まず前提として、これは医学的な病名ではありません。年齢に反して精神的に大人になれず、子どものような言動を続ける「ピーターパンシンドローム」などと同じく、ある特徴を持つ人たちを概念としてまとめたもので、主に心理学の分野から来ています。
この言葉は、1978年に心理学者のポーリン・R・クランス氏とスザンヌ・A・アイムス氏によって命名された非常に興味深い考え方です。
「自分は実力がない」と思い込んでしまう心理
インポスター症候群をごく簡単にいうと、「自分はまるで詐欺師やペテン師であるかのように思い込んでしまっている状態」のこと。
客観的に見れば仕事や人生がある程度うまくいっている、あるいは大成功しているにもかかわらず、本人はそう思えません。「自分にはそんな実力はない」「たいそうな人間ではない」と感じており、それどころか以下のような思考にとらわれてしまいます。

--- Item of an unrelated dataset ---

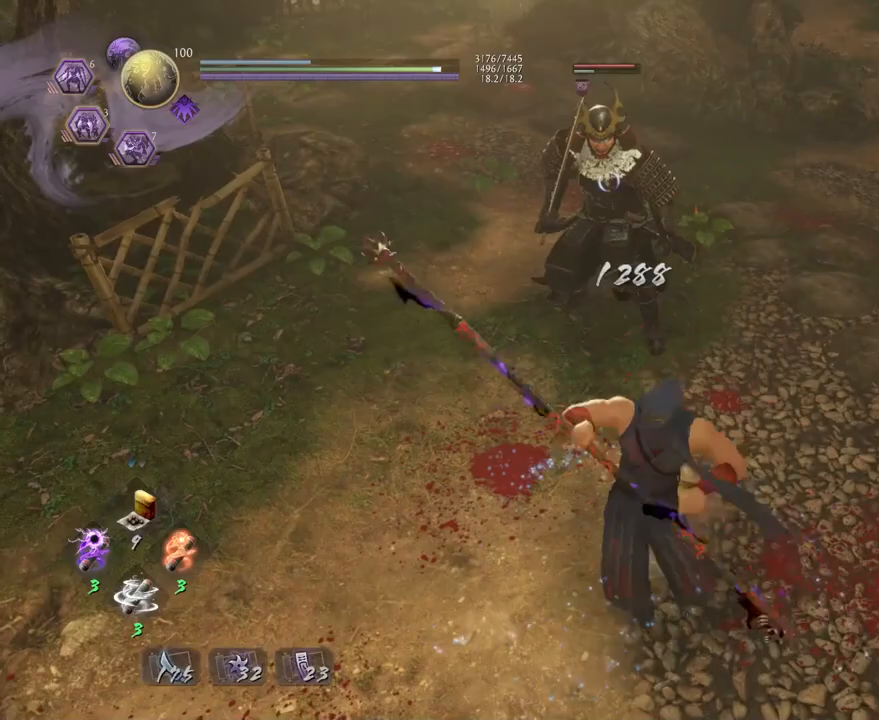
{"buttons": [], "left_stick": "center", "right_stick": "center", "events": [[183, "CROSS", "down"], [250, "CROSS", "up"]]}
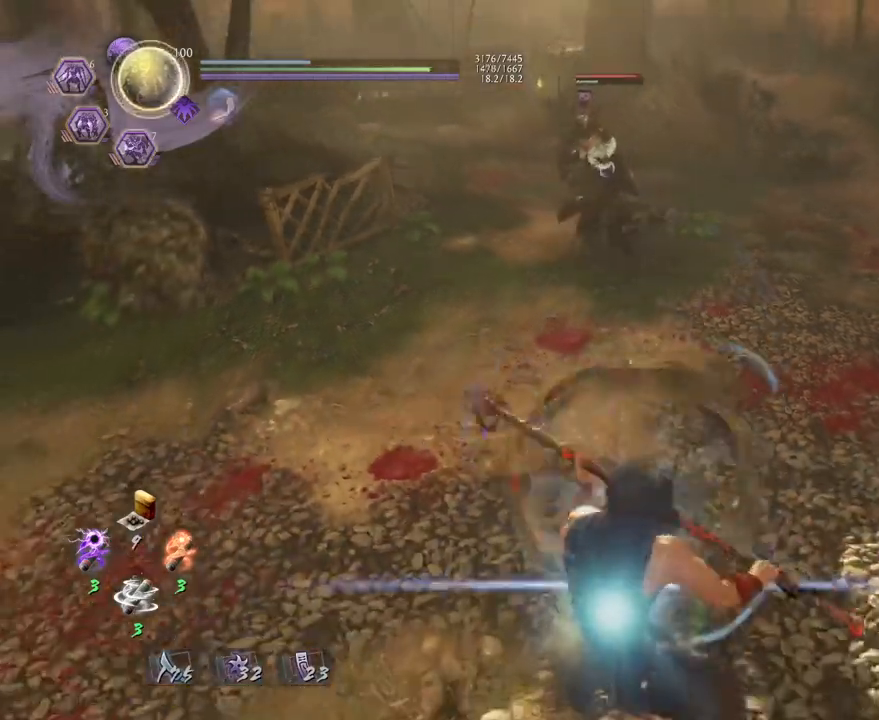
{"buttons": ["SQUARE", "R1"], "left_stick": "up-left", "right_stick": "center", "events": [[183, "left_stick", "left"], [383, "R1", "down"], [433, "SQUARE", "down"], [450, "left_stick", "up-left"]]}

「私よりも優れた人はたくさんいるのに、間違いで自分が成功してしまっている」
「いつかこのメッキが剥がれてしまうのではないか」
本来、うまくいけば「万歳!」「自信がついた!」と喜ぶのが普通ですが、この症候群の人はそうはなれません。自己肯定感の低さというよりは、もはや「自己嫌悪」に近く、「こんな私がうまくいくはずがない、何か悪いことをしているようだ」という感覚が頭から離れないのです。
こんな自分がうまくいっているのは何かの間違い?
実は、私自身もそうなんです。先日、ある分野で驚くほど成功している方にお会いしたのですが、その方も「自分はうまくいっていない、もっと優秀な人がいる」とおっしゃっていました。
私も自分自身のことを実は「ポンコツ」だと思っています。これまで著書を出させていただいたりしていますが、医師としては手先が不器用で、研修医時代は基本的な手技すら上手くできず、当直も辛くて恥ずかしい思いをしてきました。

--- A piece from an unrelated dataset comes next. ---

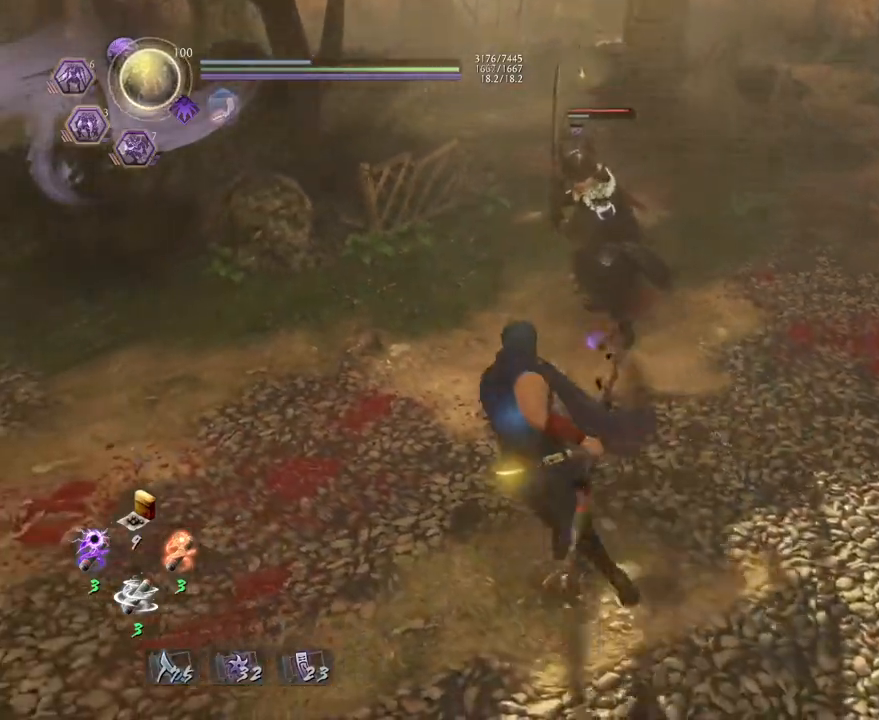
{"buttons": [], "left_stick": "center", "right_stick": "center", "events": [[17, "left_stick", "up"], [33, "SQUARE", "up"], [50, "R1", "up"], [217, "left_stick", "center"]]}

周りの医師たちがアグレッシブに働き、家庭も持っている姿を見ると、きちんと睡眠時間を確保しないと動けない自分はまるで「ポンコツ」のように感じることがあります。「こんな自分がうまくいっているのは何かの間違いだ」という感覚は、私自身も強く持っているのです。
幸せに生きるための処方箋
自信のなさを「力」に変える
では、こうした感覚を持つ人はどうすればよいのでしょうか。「自信を持ちましょう」と言われても難しいものです。私は、無理に自信を持とうとするのではなく、その感覚をそのまま受け入れてしまったほうがいいのではないかと考えています。
1.「傲慢にならない」という強みとして受け入れる
自分を過小評価している人は、決して傲慢になりません。「自分なんてまだまだだ」と思い続けているため、常に努力し、成長し続けることができます。その結果、皮肉なことにさらにうまくいってしまうのです。
この「謙虚すぎる姿勢」を自分の個性として受け止め、バネにして生きていくのが良いのではないでしょうか。
2.事実(結果)を客観的に認める
「まぐれで成功している」という感覚は持ち続けても構いませんが、確率論として、実力がないのに偶然だけで成功し続ける確率はほぼゼロです。
「自分は認められないけれど、事実は事実としてある」と、少し冷静に捉えてみてください。
3.誰かの分の思いも背負って「ぼちぼち」生きる
世の中には、結果を出したくても出せない人がたくさんいます。自分がその場所にいるということは、そうした人たちの思いも背負っているということです。
「自分はペテン師ではないか」という不安な感覚は否定せず、自分の理念として持ちつつも、自分を追い詰めすぎないこと。「結果を出した自分」をあまりに否定してしまうと、同じ場所を目指している人たちの居場所までなくしてしまいます。
あなたは決して詐欺師ではありません。不完全な自分を許し、認め、「ぼちぼち」やっていく。これに尽きるのではないかと思います。
※本稿は『精神科医Tomyが教える 1秒で不安が吹き飛ぶ言葉』(ダイヤモンド社)の著者による特別原稿です。